HOW TO COMPLETE THIS TASK
The records sit below. Return every line in them that holds the word "lines".

# # # # # # #

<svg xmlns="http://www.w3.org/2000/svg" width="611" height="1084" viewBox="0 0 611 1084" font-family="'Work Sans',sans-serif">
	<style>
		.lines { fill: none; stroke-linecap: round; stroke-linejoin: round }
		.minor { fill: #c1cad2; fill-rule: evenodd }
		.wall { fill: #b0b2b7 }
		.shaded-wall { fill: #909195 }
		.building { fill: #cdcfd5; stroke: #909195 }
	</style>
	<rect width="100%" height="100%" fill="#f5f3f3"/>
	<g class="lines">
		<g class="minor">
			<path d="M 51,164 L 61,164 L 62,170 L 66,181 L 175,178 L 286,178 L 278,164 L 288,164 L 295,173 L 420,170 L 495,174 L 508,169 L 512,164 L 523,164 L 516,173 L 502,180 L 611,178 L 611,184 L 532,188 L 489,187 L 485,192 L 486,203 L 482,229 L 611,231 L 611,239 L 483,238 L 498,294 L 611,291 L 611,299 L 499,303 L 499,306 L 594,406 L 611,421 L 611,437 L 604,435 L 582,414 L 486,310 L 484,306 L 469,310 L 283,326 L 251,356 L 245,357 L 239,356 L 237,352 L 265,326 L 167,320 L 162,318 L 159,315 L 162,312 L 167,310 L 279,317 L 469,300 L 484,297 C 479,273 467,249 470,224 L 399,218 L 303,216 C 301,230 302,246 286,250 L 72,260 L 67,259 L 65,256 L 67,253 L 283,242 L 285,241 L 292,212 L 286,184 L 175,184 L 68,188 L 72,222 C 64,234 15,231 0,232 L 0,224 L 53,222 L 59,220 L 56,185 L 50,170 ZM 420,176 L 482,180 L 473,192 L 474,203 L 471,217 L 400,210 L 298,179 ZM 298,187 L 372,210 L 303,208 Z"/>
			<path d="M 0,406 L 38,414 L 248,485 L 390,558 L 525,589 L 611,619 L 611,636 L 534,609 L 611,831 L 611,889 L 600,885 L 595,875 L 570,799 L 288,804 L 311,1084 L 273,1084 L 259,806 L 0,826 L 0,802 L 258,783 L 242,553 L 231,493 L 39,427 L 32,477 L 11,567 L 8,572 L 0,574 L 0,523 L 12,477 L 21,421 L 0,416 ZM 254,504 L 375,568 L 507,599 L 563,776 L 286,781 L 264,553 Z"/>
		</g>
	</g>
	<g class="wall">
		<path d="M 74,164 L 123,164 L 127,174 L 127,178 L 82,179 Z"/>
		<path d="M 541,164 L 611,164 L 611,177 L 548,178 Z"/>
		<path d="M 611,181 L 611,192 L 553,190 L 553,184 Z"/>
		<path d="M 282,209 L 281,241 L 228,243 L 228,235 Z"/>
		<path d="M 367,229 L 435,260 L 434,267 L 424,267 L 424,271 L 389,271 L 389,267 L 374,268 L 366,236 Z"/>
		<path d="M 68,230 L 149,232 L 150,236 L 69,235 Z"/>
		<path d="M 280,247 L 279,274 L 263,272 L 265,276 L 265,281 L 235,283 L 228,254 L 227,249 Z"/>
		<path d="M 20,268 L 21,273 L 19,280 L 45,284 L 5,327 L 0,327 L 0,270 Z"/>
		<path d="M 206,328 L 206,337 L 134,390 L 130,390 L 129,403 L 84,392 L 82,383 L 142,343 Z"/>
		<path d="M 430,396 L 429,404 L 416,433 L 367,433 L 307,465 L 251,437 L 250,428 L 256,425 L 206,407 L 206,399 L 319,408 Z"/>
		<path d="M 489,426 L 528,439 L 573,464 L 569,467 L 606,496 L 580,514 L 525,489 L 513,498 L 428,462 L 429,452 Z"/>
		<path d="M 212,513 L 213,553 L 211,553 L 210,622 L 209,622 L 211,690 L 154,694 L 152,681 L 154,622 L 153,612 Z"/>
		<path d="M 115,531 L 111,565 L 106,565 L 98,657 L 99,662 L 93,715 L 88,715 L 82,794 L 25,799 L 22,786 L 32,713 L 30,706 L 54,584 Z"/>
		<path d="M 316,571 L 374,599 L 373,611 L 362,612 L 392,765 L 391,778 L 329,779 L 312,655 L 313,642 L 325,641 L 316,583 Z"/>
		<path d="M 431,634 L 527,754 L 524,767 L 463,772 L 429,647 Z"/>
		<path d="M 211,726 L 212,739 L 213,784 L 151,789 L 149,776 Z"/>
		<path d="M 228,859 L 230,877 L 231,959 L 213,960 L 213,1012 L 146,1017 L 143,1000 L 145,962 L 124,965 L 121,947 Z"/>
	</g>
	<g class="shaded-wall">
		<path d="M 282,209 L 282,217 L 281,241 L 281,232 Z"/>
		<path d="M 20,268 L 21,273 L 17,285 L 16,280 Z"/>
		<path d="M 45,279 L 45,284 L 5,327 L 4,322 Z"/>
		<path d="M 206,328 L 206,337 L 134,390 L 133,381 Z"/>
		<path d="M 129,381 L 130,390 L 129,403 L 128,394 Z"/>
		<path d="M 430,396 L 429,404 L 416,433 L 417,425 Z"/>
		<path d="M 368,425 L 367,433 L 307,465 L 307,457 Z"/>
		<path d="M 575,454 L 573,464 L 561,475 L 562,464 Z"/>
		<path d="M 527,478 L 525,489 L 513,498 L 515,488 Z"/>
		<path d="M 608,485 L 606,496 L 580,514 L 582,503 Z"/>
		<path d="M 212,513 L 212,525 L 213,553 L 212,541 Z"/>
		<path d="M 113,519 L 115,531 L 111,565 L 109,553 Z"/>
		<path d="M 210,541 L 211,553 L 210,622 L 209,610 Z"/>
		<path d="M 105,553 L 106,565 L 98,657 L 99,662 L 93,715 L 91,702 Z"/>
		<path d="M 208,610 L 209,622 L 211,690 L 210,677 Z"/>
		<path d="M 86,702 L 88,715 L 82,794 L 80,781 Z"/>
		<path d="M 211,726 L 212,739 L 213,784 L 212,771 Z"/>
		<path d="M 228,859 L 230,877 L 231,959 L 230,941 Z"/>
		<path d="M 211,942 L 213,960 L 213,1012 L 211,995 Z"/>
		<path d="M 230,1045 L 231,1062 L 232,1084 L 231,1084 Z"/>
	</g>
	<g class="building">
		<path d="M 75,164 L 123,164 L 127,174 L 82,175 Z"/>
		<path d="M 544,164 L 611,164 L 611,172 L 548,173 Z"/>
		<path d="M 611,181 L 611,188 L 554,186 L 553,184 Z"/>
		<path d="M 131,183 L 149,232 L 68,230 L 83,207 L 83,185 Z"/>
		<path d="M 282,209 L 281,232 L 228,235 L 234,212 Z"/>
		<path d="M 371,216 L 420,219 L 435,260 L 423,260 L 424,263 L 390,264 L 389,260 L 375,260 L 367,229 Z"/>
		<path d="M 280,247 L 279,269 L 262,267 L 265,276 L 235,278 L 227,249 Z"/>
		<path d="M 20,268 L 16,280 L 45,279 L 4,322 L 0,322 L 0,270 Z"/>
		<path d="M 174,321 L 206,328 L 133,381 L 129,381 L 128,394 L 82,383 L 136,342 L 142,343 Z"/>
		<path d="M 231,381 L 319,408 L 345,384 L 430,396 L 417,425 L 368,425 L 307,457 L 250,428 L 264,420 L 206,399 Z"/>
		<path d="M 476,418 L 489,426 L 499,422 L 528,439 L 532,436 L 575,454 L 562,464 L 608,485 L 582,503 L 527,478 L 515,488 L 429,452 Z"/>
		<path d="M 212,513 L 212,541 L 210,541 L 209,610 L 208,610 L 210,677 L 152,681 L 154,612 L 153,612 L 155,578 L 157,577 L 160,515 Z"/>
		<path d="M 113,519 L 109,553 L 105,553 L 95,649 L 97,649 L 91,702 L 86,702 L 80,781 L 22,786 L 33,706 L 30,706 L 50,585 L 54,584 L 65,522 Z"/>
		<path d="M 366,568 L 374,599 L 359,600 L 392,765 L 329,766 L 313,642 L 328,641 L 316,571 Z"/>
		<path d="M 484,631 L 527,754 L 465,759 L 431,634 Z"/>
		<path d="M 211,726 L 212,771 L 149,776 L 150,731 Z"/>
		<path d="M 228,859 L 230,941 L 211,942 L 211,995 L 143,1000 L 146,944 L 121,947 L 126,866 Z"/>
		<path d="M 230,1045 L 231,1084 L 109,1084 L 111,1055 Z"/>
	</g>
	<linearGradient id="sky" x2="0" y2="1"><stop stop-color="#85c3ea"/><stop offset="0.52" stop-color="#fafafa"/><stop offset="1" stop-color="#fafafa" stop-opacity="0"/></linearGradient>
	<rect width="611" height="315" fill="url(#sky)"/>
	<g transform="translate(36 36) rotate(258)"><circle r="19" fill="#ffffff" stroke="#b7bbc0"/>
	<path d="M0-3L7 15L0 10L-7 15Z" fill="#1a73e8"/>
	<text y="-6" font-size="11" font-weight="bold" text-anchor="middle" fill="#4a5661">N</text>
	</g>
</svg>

# # # # # # #

SOLUTION
		.lines { fill: none; stroke-linecap: round; stroke-linejoin: round }
	<g class="lines">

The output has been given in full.